Despacho de indiciação refere uma reunião na sede do Largo do Rato, mas foi confusão motivada pela escuta em que um dos intervenientes refere estar a passar pelo local.
O Ministério Público (MP) cometeu um terceiro erro no despacho de indiciação da Operação Influencer, que culminou na demissão de António Costa do cargo de primeiro-ministro. Segundo o jornalExpresso, os procuradores referem-se a uma reunião na sede do PS, no Largo do Rato, em Lisboa, que nunca aconteceu.
Pedro Ferreira
O encontro, que teria juntado Vítor Escária (o chefe de gabinete de António Costa), Diogo Lacerda Machado (o "melhor amigo" de Costa e consultor do Start Campus)e Afonso Salema (CEO do Start Campus), não ocorreu na sede do PS: contudo, numa escuta analisada, um dos intervenientes relata que está a passar à frente do local, o que levou ao engano.
-----
» O que se pede
- a) Resuma em duas frases o excerto sobre o terceiro erro do Ministério Público na Operação Influencer.
- b) Prolongue o excerto sobre o terceiro erro do Ministério Público na Operação Influencer, começando logo após a última frase apresentada.

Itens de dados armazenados
-----
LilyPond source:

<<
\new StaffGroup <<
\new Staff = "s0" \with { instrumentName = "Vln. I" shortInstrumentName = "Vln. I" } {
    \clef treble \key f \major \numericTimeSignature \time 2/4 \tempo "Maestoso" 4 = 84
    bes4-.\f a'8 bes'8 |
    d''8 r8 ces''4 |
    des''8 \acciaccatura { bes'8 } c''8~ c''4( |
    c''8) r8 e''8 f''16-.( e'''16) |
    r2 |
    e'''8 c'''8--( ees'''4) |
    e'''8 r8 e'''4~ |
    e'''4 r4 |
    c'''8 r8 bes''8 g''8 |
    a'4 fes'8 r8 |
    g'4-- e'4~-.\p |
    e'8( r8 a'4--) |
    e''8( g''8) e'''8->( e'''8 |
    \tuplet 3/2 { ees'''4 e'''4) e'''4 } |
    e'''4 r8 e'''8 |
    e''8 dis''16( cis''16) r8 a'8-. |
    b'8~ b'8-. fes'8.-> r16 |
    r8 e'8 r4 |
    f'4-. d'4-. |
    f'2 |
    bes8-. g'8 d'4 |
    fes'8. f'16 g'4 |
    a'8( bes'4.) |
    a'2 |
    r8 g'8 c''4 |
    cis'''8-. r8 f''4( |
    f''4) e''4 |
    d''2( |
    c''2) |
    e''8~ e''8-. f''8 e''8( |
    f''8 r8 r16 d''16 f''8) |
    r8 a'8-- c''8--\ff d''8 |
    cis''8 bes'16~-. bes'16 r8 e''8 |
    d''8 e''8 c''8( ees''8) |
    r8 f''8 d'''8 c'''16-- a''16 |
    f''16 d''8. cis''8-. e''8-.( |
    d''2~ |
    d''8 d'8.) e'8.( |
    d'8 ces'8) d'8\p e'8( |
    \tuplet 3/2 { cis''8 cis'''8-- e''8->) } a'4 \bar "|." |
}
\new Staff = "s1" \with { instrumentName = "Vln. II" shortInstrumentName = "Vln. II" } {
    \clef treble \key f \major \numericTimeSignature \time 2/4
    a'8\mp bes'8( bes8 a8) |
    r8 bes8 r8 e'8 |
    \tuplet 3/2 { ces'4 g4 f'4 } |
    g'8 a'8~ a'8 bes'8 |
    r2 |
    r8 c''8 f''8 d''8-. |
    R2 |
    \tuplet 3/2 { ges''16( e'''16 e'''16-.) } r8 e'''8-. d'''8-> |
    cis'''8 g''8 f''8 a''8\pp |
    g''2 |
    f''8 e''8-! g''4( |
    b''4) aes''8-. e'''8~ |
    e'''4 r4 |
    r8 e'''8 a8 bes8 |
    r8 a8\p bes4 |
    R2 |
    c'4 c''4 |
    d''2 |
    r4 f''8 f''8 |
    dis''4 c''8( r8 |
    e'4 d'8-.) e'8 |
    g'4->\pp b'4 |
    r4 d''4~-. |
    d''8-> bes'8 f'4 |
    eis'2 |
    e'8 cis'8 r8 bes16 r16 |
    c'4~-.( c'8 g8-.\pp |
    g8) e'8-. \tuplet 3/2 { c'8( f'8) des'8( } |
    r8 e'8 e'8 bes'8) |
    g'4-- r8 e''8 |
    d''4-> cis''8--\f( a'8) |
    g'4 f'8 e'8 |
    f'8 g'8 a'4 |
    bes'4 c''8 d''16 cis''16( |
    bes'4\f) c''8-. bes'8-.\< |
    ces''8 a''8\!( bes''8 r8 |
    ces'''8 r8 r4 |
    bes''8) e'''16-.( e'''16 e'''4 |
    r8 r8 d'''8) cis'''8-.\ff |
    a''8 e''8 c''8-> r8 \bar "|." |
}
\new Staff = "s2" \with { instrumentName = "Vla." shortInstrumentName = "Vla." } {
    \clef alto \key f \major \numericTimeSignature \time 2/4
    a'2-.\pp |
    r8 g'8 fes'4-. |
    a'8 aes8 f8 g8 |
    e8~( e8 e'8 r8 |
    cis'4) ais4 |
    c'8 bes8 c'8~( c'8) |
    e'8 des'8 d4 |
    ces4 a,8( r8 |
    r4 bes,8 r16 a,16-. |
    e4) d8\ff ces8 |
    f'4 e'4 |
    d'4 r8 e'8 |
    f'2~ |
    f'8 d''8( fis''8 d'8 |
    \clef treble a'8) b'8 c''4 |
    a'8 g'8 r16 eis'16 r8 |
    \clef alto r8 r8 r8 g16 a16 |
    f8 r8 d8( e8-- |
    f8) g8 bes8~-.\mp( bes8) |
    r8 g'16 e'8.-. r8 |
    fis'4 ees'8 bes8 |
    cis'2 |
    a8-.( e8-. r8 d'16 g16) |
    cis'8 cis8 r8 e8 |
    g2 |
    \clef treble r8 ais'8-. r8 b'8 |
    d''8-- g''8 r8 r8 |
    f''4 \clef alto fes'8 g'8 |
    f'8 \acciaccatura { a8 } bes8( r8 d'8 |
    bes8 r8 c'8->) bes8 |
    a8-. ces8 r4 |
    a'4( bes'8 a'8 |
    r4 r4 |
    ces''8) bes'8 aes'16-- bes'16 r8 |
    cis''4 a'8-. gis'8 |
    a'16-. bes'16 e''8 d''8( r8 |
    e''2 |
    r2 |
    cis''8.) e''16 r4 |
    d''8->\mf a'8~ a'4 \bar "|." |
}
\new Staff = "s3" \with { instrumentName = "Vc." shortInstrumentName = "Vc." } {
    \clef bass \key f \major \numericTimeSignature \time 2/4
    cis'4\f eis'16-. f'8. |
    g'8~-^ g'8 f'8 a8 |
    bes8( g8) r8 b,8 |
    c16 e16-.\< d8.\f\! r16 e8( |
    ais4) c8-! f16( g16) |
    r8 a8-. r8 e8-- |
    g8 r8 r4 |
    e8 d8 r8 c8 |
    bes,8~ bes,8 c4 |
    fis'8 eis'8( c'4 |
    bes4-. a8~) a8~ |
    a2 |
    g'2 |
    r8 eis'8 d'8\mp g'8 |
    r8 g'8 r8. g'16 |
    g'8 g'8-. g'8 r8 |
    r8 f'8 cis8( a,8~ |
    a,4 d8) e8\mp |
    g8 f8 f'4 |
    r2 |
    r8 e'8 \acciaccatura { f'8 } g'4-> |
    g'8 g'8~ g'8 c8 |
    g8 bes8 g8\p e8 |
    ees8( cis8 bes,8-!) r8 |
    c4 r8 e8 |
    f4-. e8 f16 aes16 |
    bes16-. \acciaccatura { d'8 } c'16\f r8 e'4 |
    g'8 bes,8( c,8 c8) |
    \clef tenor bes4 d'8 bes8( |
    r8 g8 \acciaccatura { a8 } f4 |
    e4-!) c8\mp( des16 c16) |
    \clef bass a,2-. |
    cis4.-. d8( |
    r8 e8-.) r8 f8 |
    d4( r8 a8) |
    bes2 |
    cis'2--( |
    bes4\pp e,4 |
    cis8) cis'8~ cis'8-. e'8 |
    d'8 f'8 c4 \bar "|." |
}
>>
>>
-----
» Resultados do exercício
- a) Segundo o Expresso, o Ministério Público cometeu um terceiro erro no despacho de indiciação da Operação Influencer, que culminou na demissão de António Costa, ao referir uma reunião na sede do PS, no Largo do Rato, que nunca aconteceu. O encontro entre Vítor Escária, Diogo Lacerda Machado e Afonso Salema não ocorreu ali, e o engano surgiu de uma escuta em que um dos intervenientes relata estar a passar à frente do local.

- b)
Contudo, Escária encontrou-se com Lacerda Machado e com Afonso Salema quatro vezes no seu gabinete no Palácio de São Bento.
Esta reunião é o terceiro erro a ser encontrado no despacho depois do relativo a uma portaria em que se atribuía um favorecimento do Start Campus a João Galamba que afinal nada tinha que ver com o assunto, e do relativo a um erro na transcrição que identificou António Costa (primeiro-ministro) em vez de António Costa e Silva (ministro da Economia).
O jornal adianta ainda que o parágrafo acerca da investigação no Supremo Tribunal a António Costa foi escrito por Lucília Gago.